Je suis sûr que si un journaliste d'investigation intègre faisait une enquête sur le patrimoine fraichement acquis de cette vermine, une guerre civile éclatera aussitôt.





TOUNSI
| 15-11-2016 13:46
Merci pour l'objectivité mais pour être plus objectif il fallait remercier "le courage et l'honnêteté" des députés N T qui ont défendu la loi en question

labidis
| 15-11-2016 11:43
Bonjour Sofien,

Une analyse complètement logique mais peu objective, je pense également qu'il est temps de pouvoir se débarrasser des antécédents idéologiques contre la philosophie d'un parti ou d'un autre, la question est plutôt juridique : si aujourd'hui nous ne sommes pas capable de pouvoir dévoiler le secret bancaire pour des raisons qui touchent à la sécurité national sacrée, la vraie question est la suivante qu'est ce qui a été fait pour le fléau de financement de la propagande politiques de ces parties lors des élections?

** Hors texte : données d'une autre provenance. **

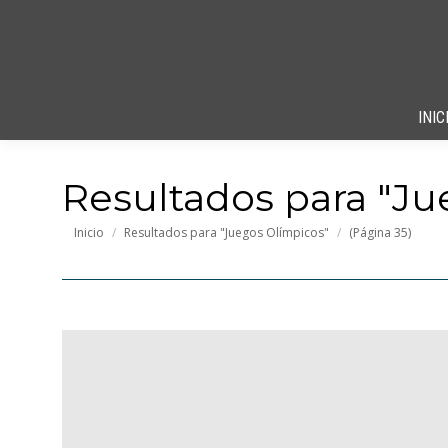
INIC
Resultados para "
Ju
Estás aquí:
Inicio
Resultados para "Juegos Olímpicos"
(Página 35)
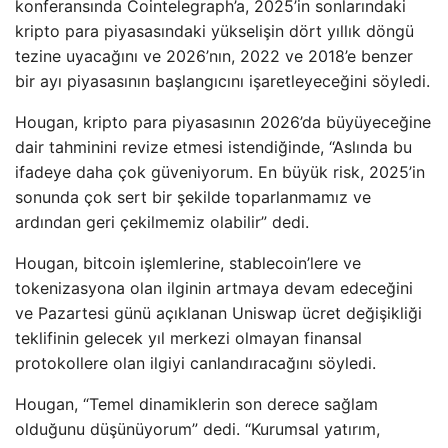
konferansında Cointelegraph’a, 2025’in sonlarındaki
kripto para piyasasındaki yükselişin dört yıllık döngü
tezine uyacağını ve 2026’nın, 2022 ve 2018’e benzer
bir ayı piyasasının başlangıcını işaretleyeceğini söyledi.
Hougan, kripto para piyasasının 2026’da büyüyeceğine
dair tahminini revize etmesi istendiğinde, “Aslında bu
ifadeye daha çok güveniyorum. En büyük risk, 2025’in
sonunda çok sert bir şekilde toparlanmamız ve
ardından geri çekilmemiz olabilir” dedi.
Hougan, bitcoin işlemlerine, stablecoin’lere ve
tokenizasyona olan ilginin artmaya devam edeceğini
ve Pazartesi günü açıklanan Uniswap ücret değişikliği
teklifinin gelecek yıl merkezi olmayan finansal
protokollere olan ilgiyi canlandıracağını söyledi.
Hougan, “Temel dinamiklerin son derece sağlam
olduğunu düşünüyorum” dedi. “Kurumsal yatırım,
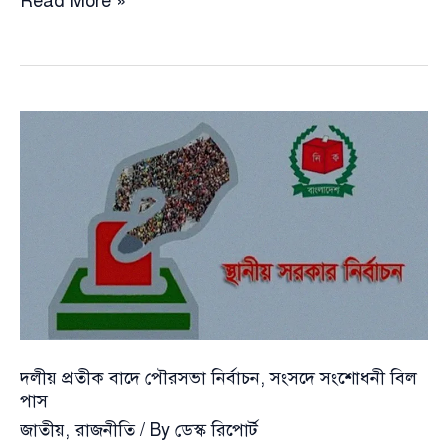
দলীয়
Read More »
প্রতীক
বাদে
স্থানীয়
সরকার
নির্বাচন:
বিল
পাস,
ওয়াকআউট
বিরোধী
দলের
দলীয় প্রতীক বাদে পৌরসভা নির্বাচন, সংসদে সংশোধনী বিল
পাস
জাতীয়
,
রাজনীতি
/ By
ডেস্ক রিপোর্ট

Indépendamment du conflit entre l'intérêt personnel et celui national la Tunisie est aujourd'hui devant une seule vérité : une crise médiatisée avec un réseau ambigüe de capitaliste corrompus et un croisement d'intérêt international géo-politique.

henda
| 15-11-2016 09:11
Faire une analyse suppose que le journaliste donne son avis. Cependant, il faut qu'il donne son avis en se basant sur des faits et non sur des jugements personnels. L'analyse est complètement biaisée. Contre-preuve : moi !! Je n'ai rien avoir avec le monde des affaires et avec le monde que vous dites matériel, et je m'oppose à la levée du secret bancaire. La raison, que je pense partager avec Ennahdha, est toute simple. Je suis contre le mélange des deux sphères privée et publique.

Harki
| 14-11-2016 20:04
On a bien compris ...mais les voleurs sévissent depuis ..longtemps ...le bla bla. .ne change rien à l'affaire ...il faut que la justice se prononce ..les ragoûts des journalistes nous donnent la nausée. ..la justice pour quand ???

1/raisonnable
| 14-11-2016 17:09
La majorité des arabes sont corrompus et le vole et blanchiment d'argent le sont dans leurs gènes et nul ne peut leur être efficace sauf qu'il faut peut être limogé tous les anciens dans la politique en les remplaçant par des jeunes qui n'ont aucun appartenance au opportunistes précidents

IBN KHALDOUN
| 14-11-2016 16:45
Ennahdha ne l'oublions pas a une idiologie politique claire, réussir à imposer L ISLAM POLITIQUE, rien ne peut la dévier de cette trajectoire tant qu'elle n'a pas instauré le califat sur le trône. La dernière déclaration de RCHID GHANNOUCHI concernant les islamistes radicaux illustrent bien sa détermination jusqu'où il peut aller pour les soutenir. le pacte qu'il a signé avec les frères musulmans au CAIR( et sa photo le prouve) est inscrit dans le marbre, les islamistes ne changeront pas tant qu'ils ne changent pas leurs discours, il y a des signes qui ne trompent pas, n'appellent t ils pas leur assemblée MAJLES ACHOURA( ABOU BAKR 1er calife a été élu par majles achoura en l'an 10 de l'hégire 632 après j.c ) , n'interpellent t ils pas GHANNOUCHI par cheikh, n'entame t ils pas leurs travaux par la Fatiha etc. etc. Certes ils ont été privé par le passé, est ce une raisons suffisante pour détourner 1 million de dollars? est ce une raison suffisante pour bafouer et contourner les lois et passer des nuits douteuses dans des hôtels luxueux à Tunis payés par des démunis qui souffrent? bien sûr que non, dans un pays de droit ces gens là seraient entre les mains de la justice . Il est temps que ça change.